# Quick and Easy Question re: Cyps



## Heather (Mar 21, 2007)

Hi, someone here just asked me how long it takes Cyps (generally) to go from seed to blooming size. 

Can someone help? Sorry, no time to search cause I'm at work. 
Thanks! 
H


----------



## smartie2000 (Mar 21, 2007)

like 3 or more yrs? remember in a newbie...


----------



## kentuckiense (Mar 21, 2007)

smartie2000 said:


> like 3 or more yrs? remember in a newbie...



Well, they're going to be in flask for a year or more, right? I'd put it closer to 5 to 7. I'll check Cribb's book when I get home later.


----------



## Heather (Mar 21, 2007)

Thanks, Zach, I'd appreciate this. Cyps tho, right? N. American....I guess I didn't know Cribb had a book?


----------



## kentuckiense (Mar 21, 2007)

Heather said:


> Thanks, Zach, I'd appreciate this. Cyps tho, right? N. American....I guess I didn't know Cribb had a book?









"Summerhayes (1968) cites 16 years in the case of _C. calceolus_. However, in culture some _Cypripedium_ hybrids raised by Frosch (pers. comm.) have flowered three years from sowing of the seed."

Ok, so 16 years for wild _calceolus_ and three years for hybrids grown by the best Cyp grower on the planet. So I'll stand by my earlier estimate of 5-7 years (for propagated N. American species like _parviflorum_ and _reginae_).


----------



## NYEric (Mar 22, 2007)

They take YEARS!!! That's why it's good to get from a grower who puts time on them like Vermont Ladyslipper, etc.


----------



## Ernie (Mar 22, 2007)

About 5-7 years from flask is blooming size for common north american species. 

-ernie


----------



## Heather (Mar 22, 2007)

Thanks. This was a question that one of the new guides where I work had. They were talking Trillium (8 years) and someone asked how the Cyps. compared. 

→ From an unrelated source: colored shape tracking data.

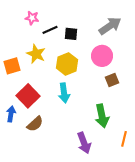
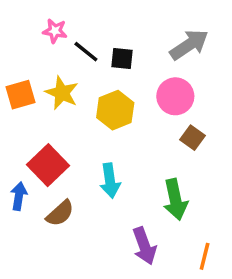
black line: (50, 30) -> (86, 52), turned 63
orange square: (12, 66) -> (21, 95), moved
brown square: (112, 80) -> (193, 138), turned -32
cyan arrow: (64, 93) -> (110, 181), moved
orange line: (124, 139) -> (205, 256), moved

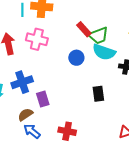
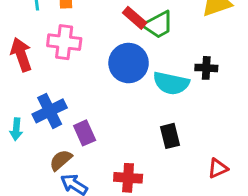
cyan semicircle: (104, 52) -> (171, 83), moved
blue circle: (76, 58) -> (129, 63), size x1.6
black rectangle: (98, 94) -> (170, 136), moved

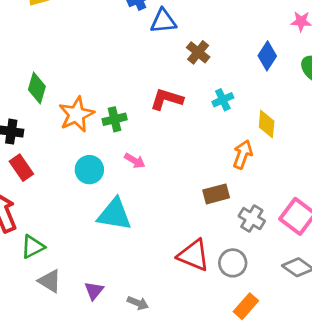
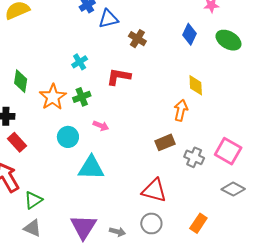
cyan cross: (223, 100) -> (80, 62), moved
gray circle: (233, 263) -> (151, 223), moved
gray triangle: (50, 281) -> (32, 228), moved
purple triangle: (94, 291) -> (83, 227), size x1.8

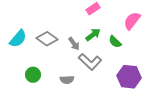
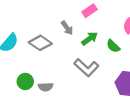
gray arrow: (74, 44) -> (67, 28), moved
gray semicircle: (67, 80) -> (46, 87), moved

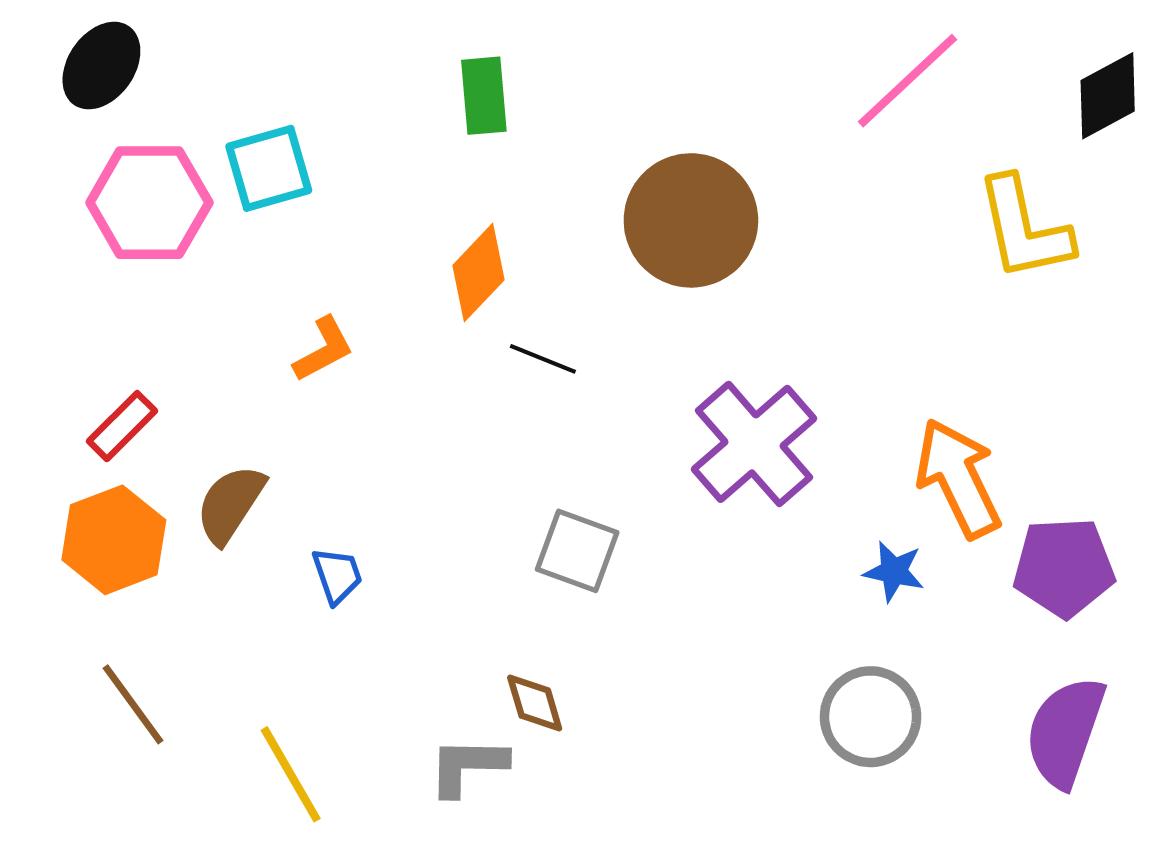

It is so refreshing to work in an environment where there are Cyps practically everywhere you look! I look forward to learning more about actually growing them so I can share more (better) information with the public.


----------



## Greenthings (Mar 22, 2007)

Heather said:


> Hi, someone here just asked me how long it takes Cyps (generally) to go from seed to blooming size.
> 
> Can someone help? Sorry, no time to search cause I'm at work.
> Thanks!
> H



Heather,

I have propagated many Cyp. reginae seedlings in my lab. 

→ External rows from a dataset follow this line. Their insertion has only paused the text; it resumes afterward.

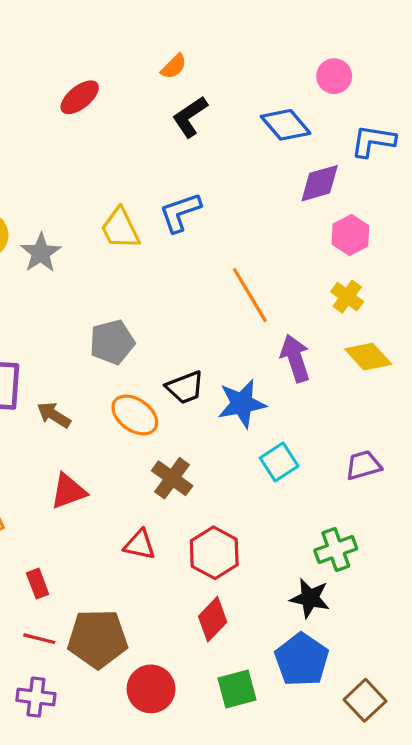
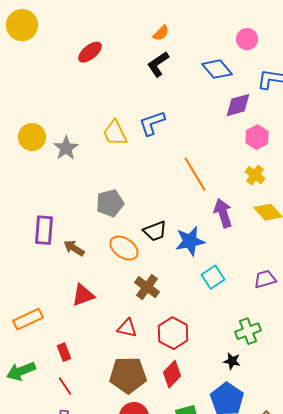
orange semicircle: (174, 66) -> (161, 33), moved
black star: (310, 598) -> (232, 361), size x0.7
red line: (39, 639) -> (65, 386), turned 42
brown pentagon: (98, 639) -> (128, 375), moved

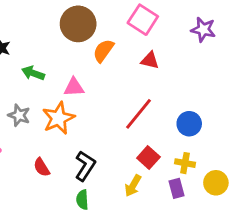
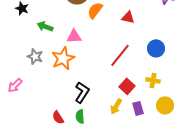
blue circle: (189, 124) -> (156, 48), moved
yellow cross: (185, 163) -> (153, 80), moved
red semicircle: (42, 167) -> (58, 117), moved
yellow circle: (216, 183) -> (165, 105), moved
purple rectangle: (177, 188) -> (138, 108), moved

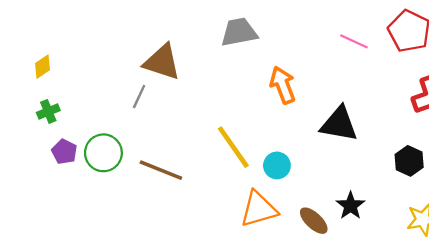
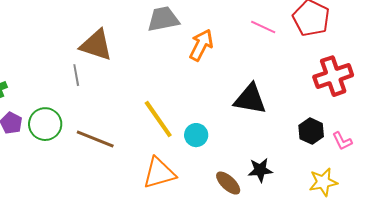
orange arrow: (283, 85) -> (201, 45), moved, turned 48
gray line: (139, 97) -> (76, 75), turned -35
black star: (351, 206) -> (260, 170), turned 30
orange triangle: (259, 209) -> (159, 173), moved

Say I would sow the seeds in October 2005, right after harvesting them, these would germinate and grow in the dark/warm until December 2006, when each seedling would have one or two shoots of one half inch, and five or more roots about 4 inches long. No chlorophyl, these would be white seedlings. These then must be stored in the fridge door at 5 degrees C for three to four months to overcome bud dormancy. By April 2006 these would come out of the fridge and be potted up or planted out in the garden. Soon the first green leaf will emerge.

From customer feedback, the earliest Cyp reginae seedlings flowered for them was three years from potting date, thus approximately four years from sowing date.

peter


----------



## Heather (Mar 22, 2007)

Lance - I must apologize! 

I totally f'd up your response! 

SORRY! 
please feel free to respond. 

FWIW I am working in the development department at the New England Wild Flower Society.


----------



## gonewild (Mar 22, 2007)

Heather said:


> Lance - I must apologize!
> 
> I totally f'd up your response!
> 
> ...



Me be  ?


----------